------ Sayfa Alıntısı ------
O detayları etik olarak vermememiz lazım ama bizde kalıyor. Bizde kaldığı için bunun da bir yansıması olarak bir tedavi sürecine başladım.
Kişiselleştirmeden olabildiğim kadar profesyonel davranmaya çalıştım evet ama bazı noktalarda çok koptum.
“Görünmeyen kadınları anlatmak istedim”
Kitabın bölümlerini neye göre seçtin? Nasıl belirledin?
Genel olarak haberleri bir bir inceledim. “Google”a oturup “kadın” yazdım, haberlere taradım. Orada da şunu gördüm genellikle, öldürmeye teşebbüs, cinsel şiddet ya da doğrudan cinayet haberleriyle karşılaştım. Bir de çok çok çok ileri gittim ve en az okunanlara baktım. Orada da asıl araştırmam gerekenleri buldum.
Örnek vermek gerekirse makbul olmayan, mağdur kadınlar. Bu kadınlar genellikle medyanın görünmeyen yüzleri. Tabii LGBTİ+’lar da medyanın görünmeyenleri arasında. Göçmen kadınlar da öyle. Bu şekilde bir planlama yaptım.
“Basının eril dili erkek şiddetini körüklüyor”
Uzun zamandır bu konu üzerinde çalışan bir gazeteci olarak fikirlerini merak ediyorum. Erkek şiddetinin kaynağı ne ve bu sorunu nasıl çözeriz?
Türkiye’de basının kadına yönelik şiddet haberlerini bile eril dilde göstermesinin maalesef ki faillerin işine yaradığını gözümle gördüm. Girdiğim davalarda gördüm bunu. Sonra görüştüğüm kadınlara da sordum bunu. “Sizce bu erkekler bu gücü nereden alıyor?” diye. Benzer yanıtlar vardı.
------
__Yapılacak İşlem 1__.
Sayfa alıntısına göre aşağıdaki soruları yanıtlayınız.
(a) Konuşan kişi, haberleri taramak için Google'a hangi kelimeyi yazmıştır?
(b) Makbul olmayan mağdur kadınların yanı sıra medyanın görünmeyenleri arasında hangi iki grup sayılmaktadır?
(c) Konuşan kişi, basının eril dilinin faillerin işine yaradığını nerede gördüğünü belirtmektedir?
------ İşlenecek Veriler ------
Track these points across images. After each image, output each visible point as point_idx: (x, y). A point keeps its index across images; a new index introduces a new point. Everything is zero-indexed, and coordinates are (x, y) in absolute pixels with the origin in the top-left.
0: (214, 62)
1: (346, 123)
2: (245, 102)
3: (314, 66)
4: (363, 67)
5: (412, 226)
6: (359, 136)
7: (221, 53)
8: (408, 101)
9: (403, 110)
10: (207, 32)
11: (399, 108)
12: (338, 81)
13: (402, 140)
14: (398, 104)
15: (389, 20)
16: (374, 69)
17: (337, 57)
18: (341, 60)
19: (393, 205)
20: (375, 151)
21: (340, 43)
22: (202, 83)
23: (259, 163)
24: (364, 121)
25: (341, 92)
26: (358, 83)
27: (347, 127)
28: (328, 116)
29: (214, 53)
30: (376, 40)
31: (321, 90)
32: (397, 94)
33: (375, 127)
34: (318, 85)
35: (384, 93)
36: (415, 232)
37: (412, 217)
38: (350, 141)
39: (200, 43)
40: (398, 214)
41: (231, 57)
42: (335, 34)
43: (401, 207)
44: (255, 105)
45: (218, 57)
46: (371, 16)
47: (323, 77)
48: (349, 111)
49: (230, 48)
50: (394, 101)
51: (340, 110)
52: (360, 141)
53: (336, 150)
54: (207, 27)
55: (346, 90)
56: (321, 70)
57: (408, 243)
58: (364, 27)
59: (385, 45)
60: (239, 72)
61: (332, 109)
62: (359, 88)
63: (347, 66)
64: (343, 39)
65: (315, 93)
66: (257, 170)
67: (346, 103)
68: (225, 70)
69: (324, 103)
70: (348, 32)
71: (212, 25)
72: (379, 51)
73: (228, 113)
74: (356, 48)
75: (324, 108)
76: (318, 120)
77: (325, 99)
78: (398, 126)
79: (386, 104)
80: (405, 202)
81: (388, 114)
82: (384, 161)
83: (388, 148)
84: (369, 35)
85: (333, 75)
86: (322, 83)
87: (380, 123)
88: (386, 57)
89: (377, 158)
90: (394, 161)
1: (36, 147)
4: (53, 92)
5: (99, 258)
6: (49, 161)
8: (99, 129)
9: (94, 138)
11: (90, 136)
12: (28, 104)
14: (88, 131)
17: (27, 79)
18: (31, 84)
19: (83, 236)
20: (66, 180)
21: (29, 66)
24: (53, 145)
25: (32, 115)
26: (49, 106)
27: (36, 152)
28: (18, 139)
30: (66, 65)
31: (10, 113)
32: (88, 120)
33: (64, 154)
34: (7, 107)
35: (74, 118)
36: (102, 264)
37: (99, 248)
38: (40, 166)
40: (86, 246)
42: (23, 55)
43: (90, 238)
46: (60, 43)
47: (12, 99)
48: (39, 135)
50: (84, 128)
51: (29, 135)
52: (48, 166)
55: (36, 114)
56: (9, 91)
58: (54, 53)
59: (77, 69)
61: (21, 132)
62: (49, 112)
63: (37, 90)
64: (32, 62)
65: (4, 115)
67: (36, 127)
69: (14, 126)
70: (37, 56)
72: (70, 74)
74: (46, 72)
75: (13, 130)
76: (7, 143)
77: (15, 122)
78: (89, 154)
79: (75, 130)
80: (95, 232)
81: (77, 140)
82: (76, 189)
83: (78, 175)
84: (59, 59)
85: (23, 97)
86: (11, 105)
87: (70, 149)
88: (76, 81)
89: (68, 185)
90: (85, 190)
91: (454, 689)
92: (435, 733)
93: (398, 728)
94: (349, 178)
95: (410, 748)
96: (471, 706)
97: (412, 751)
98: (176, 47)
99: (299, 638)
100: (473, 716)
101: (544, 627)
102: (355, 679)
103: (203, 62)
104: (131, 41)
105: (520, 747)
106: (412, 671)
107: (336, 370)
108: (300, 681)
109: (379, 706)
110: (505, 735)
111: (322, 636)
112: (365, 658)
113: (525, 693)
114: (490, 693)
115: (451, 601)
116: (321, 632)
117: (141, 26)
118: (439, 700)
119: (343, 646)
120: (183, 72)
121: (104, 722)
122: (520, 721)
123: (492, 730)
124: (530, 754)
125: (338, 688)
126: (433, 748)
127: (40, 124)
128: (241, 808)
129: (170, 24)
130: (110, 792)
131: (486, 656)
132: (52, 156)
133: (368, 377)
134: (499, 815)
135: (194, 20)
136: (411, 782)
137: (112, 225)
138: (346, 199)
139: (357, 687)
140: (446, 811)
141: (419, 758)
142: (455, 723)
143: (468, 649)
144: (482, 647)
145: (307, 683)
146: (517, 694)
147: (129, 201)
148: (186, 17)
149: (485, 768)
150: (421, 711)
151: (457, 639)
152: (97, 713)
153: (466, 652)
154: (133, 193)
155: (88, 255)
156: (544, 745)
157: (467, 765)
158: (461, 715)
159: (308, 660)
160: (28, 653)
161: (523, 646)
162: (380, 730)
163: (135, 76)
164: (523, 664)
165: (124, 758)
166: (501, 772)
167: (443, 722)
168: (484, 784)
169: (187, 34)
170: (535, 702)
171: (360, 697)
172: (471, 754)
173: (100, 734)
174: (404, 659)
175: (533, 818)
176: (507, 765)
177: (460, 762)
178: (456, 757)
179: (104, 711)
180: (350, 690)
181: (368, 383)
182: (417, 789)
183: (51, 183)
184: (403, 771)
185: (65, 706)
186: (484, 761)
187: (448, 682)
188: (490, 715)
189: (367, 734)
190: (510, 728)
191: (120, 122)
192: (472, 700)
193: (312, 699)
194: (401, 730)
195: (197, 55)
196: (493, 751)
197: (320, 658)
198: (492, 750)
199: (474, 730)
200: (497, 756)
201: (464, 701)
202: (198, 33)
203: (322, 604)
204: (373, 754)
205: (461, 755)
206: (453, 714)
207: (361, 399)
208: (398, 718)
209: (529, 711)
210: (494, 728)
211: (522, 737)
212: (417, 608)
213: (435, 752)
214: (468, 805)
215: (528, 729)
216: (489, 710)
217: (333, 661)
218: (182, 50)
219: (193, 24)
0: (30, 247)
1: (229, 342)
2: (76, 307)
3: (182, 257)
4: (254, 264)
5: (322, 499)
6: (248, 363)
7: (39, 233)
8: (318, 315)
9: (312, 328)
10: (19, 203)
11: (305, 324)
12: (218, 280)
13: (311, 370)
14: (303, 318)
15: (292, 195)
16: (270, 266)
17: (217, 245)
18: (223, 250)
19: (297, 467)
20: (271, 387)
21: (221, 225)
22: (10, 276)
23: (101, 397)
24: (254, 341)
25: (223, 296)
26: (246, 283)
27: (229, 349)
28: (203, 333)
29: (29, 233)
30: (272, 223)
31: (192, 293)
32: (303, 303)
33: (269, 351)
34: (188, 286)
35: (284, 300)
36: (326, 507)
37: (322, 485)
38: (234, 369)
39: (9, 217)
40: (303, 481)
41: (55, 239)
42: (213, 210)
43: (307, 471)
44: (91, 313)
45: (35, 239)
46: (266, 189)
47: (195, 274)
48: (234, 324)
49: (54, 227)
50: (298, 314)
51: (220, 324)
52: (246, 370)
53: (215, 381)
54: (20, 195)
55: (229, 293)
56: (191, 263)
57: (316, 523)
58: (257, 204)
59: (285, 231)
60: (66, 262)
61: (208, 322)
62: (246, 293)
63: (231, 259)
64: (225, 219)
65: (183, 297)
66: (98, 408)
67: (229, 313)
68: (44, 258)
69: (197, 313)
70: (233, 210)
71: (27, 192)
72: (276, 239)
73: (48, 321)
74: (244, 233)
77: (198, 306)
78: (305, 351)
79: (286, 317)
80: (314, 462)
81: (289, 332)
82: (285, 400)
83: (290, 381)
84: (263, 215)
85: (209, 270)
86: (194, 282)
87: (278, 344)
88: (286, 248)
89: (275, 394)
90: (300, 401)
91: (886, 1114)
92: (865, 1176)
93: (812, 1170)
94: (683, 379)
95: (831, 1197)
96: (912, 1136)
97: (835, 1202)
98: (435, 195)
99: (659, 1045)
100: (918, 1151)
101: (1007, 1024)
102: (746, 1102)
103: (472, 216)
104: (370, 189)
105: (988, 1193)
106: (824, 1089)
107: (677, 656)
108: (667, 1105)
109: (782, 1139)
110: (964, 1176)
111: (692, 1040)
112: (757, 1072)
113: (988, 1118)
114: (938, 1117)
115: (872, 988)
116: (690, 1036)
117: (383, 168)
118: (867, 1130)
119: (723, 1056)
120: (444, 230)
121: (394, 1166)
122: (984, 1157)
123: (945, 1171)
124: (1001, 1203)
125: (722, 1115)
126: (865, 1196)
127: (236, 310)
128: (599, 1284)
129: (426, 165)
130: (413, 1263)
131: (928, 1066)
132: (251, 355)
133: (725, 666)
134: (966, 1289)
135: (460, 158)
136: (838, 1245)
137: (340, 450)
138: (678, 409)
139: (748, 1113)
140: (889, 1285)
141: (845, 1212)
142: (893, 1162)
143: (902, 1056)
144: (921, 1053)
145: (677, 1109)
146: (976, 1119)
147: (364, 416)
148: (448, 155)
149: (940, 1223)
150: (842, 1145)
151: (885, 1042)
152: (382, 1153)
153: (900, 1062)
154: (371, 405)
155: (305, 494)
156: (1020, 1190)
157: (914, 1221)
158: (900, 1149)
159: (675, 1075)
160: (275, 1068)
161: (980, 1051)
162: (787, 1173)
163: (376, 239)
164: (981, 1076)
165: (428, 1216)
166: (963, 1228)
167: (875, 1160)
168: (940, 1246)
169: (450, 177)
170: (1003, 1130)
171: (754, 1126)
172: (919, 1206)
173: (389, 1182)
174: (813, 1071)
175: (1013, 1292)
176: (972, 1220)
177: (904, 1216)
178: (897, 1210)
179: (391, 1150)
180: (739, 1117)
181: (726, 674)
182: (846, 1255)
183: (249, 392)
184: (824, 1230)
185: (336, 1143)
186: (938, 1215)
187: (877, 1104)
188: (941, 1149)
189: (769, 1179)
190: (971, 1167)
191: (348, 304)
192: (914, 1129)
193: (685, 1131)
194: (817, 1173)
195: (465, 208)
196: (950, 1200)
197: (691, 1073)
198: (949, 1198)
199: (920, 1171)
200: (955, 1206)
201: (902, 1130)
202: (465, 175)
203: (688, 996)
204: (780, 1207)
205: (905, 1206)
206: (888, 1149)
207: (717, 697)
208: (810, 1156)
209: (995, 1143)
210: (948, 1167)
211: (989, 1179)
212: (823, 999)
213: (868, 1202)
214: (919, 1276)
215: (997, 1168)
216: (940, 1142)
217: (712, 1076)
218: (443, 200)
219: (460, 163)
------
__Yapılacak İşlem 2__.
Girdilerin başından "29: (214, 53)" ifadesini içeren satıra kadar, iki uç da dâhil olmak üzere, tüm satırları aynen aktarınız.

__Yanıt Alanı 1__.
(a) "Kadın" kelimesini.
(b) LGBTİ+'lar ve göçmen kadınlar.
(c) Girdiği davalarda.

__Yanıt Alanı 2__.
Track these points across images. After each image, output each visible point as point_idx: (x, y). A point keeps its index across images; a new index introduces a new point. Everything is zero-indexed, and coordinates are (x, y) in absolute pixels with the origin in the top-left.
0: (214, 62)
1: (346, 123)
2: (245, 102)
3: (314, 66)
4: (363, 67)
5: (412, 226)
6: (359, 136)
7: (221, 53)
8: (408, 101)
9: (403, 110)
10: (207, 32)
11: (399, 108)
12: (338, 81)
13: (402, 140)
14: (398, 104)
15: (389, 20)
16: (374, 69)
17: (337, 57)
18: (341, 60)
19: (393, 205)
20: (375, 151)
21: (340, 43)
22: (202, 83)
23: (259, 163)
24: (364, 121)
25: (341, 92)
26: (358, 83)
27: (347, 127)
28: (328, 116)
29: (214, 53)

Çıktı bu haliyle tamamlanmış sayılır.